( Paul Cuchet – Le Dauphiné Libéré – 25 janvier 1987 )
C’est à l’initiative de la Maison de la Culture Arménienne, que préside M. Keloumgian, et de Vienne Action Culturelle, sous la direction de deux mélomanes avertis, MM. Pierre Domyene, président, et Jean Gueffier, adjoint aux affaires culturelles, auxquels il faut aussi ajouter le directeur du théâtre, M. Marc Guyamier, qu’a eu lieu vendredi soir le concert de l’Ensemble Orchestral de Provence.
La première partie, consacrée à Jean-Sébastien Bach, Benedetto Marcello et Antonio Vivaldi, fut l’occasion d’apprécier cet excellent ensemble formé, sous la baguette de Serge Paloyan, de professeurs des Conservatoires de Toulon et Aix-en-Provence, ainsi que des musiciens de l’Opéra de Marseille, et notamment des solistes de haut niveau : le hautboïste Alain Dinouard (concerto pour hautbois en do mineur de Marcello), la violoniste Marie Sirot (concerto pour violon en la mineur de JS Bach) et Daniel Paloyan, frère de Serge (concerto pour clarinette en la majeur de Vivaldi).
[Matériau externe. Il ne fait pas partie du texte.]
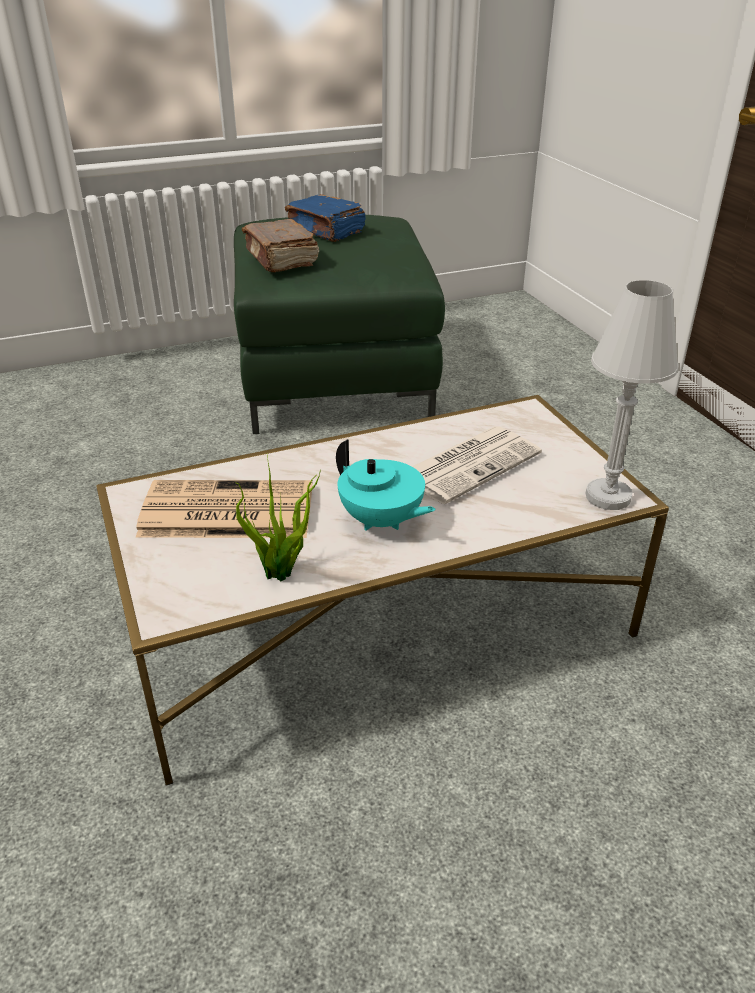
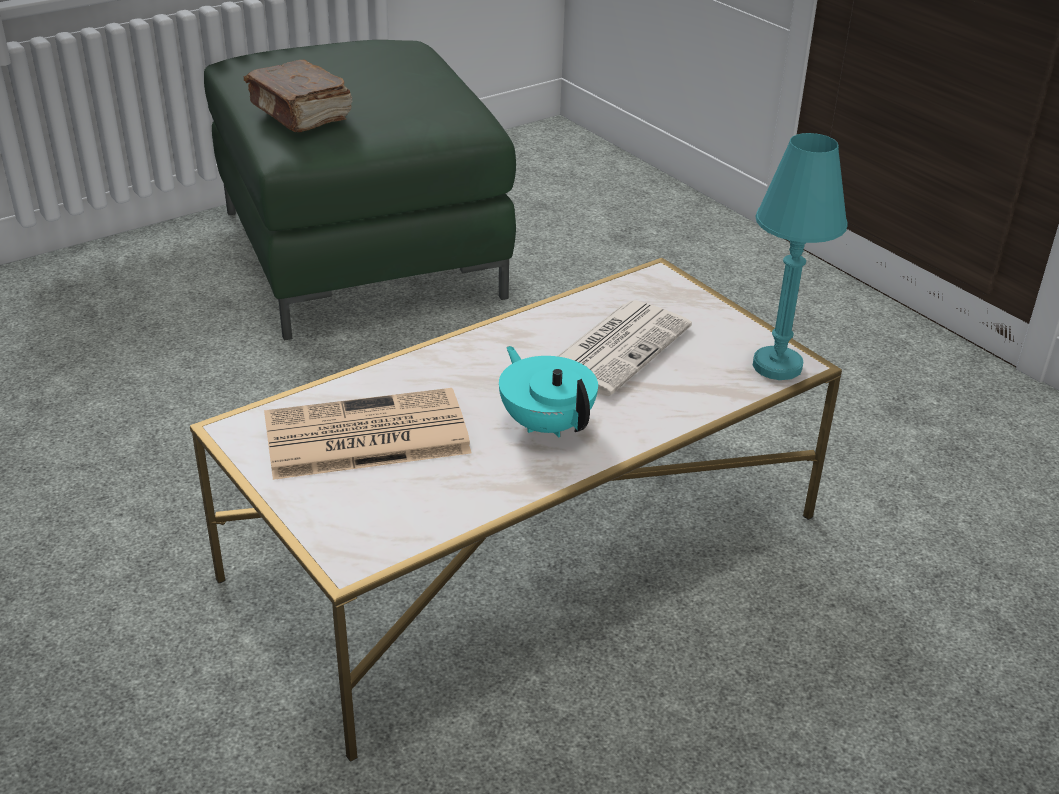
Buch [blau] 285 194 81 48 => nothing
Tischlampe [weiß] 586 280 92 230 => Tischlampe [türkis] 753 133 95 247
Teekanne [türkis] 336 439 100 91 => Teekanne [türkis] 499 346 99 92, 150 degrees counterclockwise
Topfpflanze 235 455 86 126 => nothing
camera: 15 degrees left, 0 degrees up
Mais, après l’entracte, le concert prenait une autre dimension, toute chargée d’émotion, puisque Serge Paloyan avait choisi de faire découvrir – ou redécouvrir – à ses compatriotes la musique de Komitas en réalisant arrangements et orchestration de quelques uns de ses chants et danses d’Arménie.
En effet, Soghomon Soghomonian, alias le Père Komitas, est véritablement “le maître et le serviteur” de la musique arménienne, puisqu’il a consacré une bonne partie de sa vie (avant le terrible génocide de 1915 qui eut raison de sa santé mentale) à répertorier et à retranscrire les morceaux de la tradition orale de la musique arménienne qui, sans lui, auraient vraisemblablement disparu totalement. Il a si bien réussi dans son entreprise, il a si bien su s’imprégner de la tradition musicale, en réalisant une osmose artistique qui tient de l’alchimie, qu’il est aujourd’hui difficile de faire la part des choses et de déterminer ce qui est dû à l’inspiration populaire et ce qui revient à son seul génie musical.
Ce concert-hommage constituait donc pour Serge Paloyan un double retour aux sources puisque, en célébrant la mémoire d’un musicien du pays de ses ancêtres, de la façon la plus talentueuse et la plus intelligente qui soit, c’est-à-dire en le faisant revivre par son art, il retrouvait sa ville natale où, avec ses deux frères, il fit des débuts musicaux dont chacun pressentait qu’ils n’étaient que l’aube d’une très brillante carrière.
Le public sut apprécier comme il se devait une aussi belle soirée musicale et, par ses rappels, donna à Serge Paloyan et à son orchestre l’occasion de célébrer deux autres compositeurs arméniens, l’un contemporain, Edouard Mirzoyan, l’autre bien connu, Aram Illitch Khatchadourian.
Le jeune chef expliqua que le thème musical du film “Charlotte for ever” était bien du compositeur arménien disparu en 1978, mas que Serge Gainsbourg avait omis de signaler qu’il avait fait cet emprunt.
Juste retour des choses, cet extrait des “tableaux pour une enfance” fut longuement ovationné par un public véritablement charmé et visiblement conquis.